**SET TASK**
Rewrite the records from the line holding "phylum: Tracheophyta" through the end of the records, inclusive, substituting "Latin name" for "scientific name" and leaving everything else unchanged.

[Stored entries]
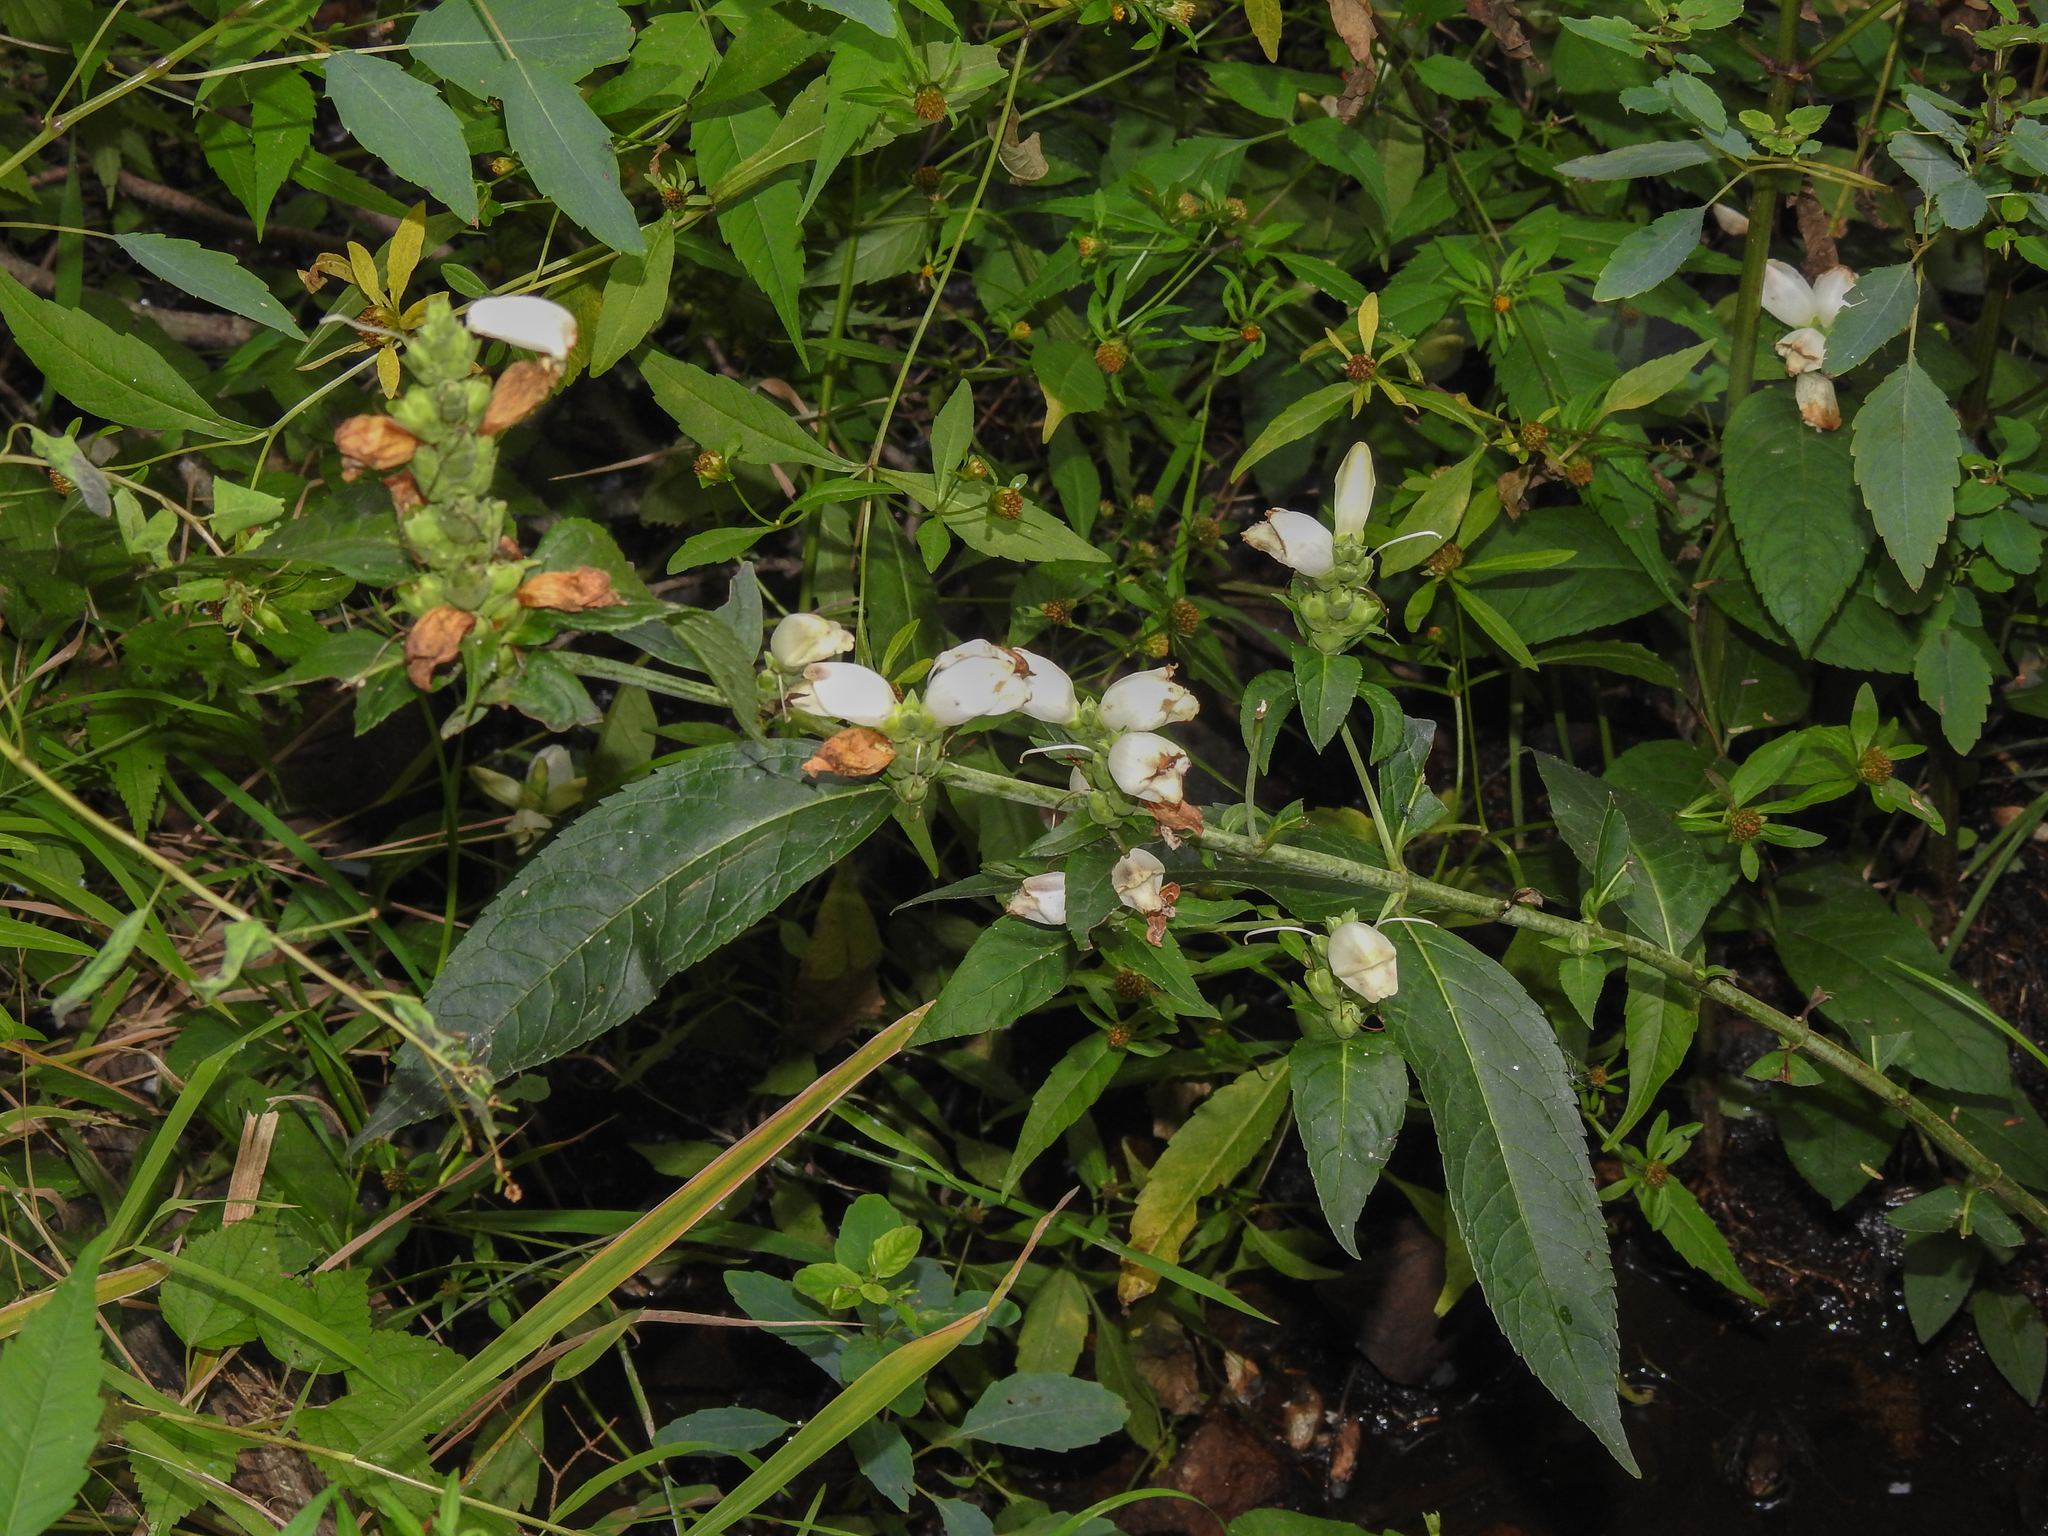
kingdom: Plantae
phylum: Tracheophyta
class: Magnoliopsida
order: Lamiales
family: Plantaginaceae
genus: Chelone
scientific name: Chelone glabra
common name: Snakehead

**OUTPUT OF THE EXERCISE**
phylum: Tracheophyta
class: Magnoliopsida
order: Lamiales
family: Plantaginaceae
genus: Chelone
Latin name: Chelone glabra
common name: Snakehead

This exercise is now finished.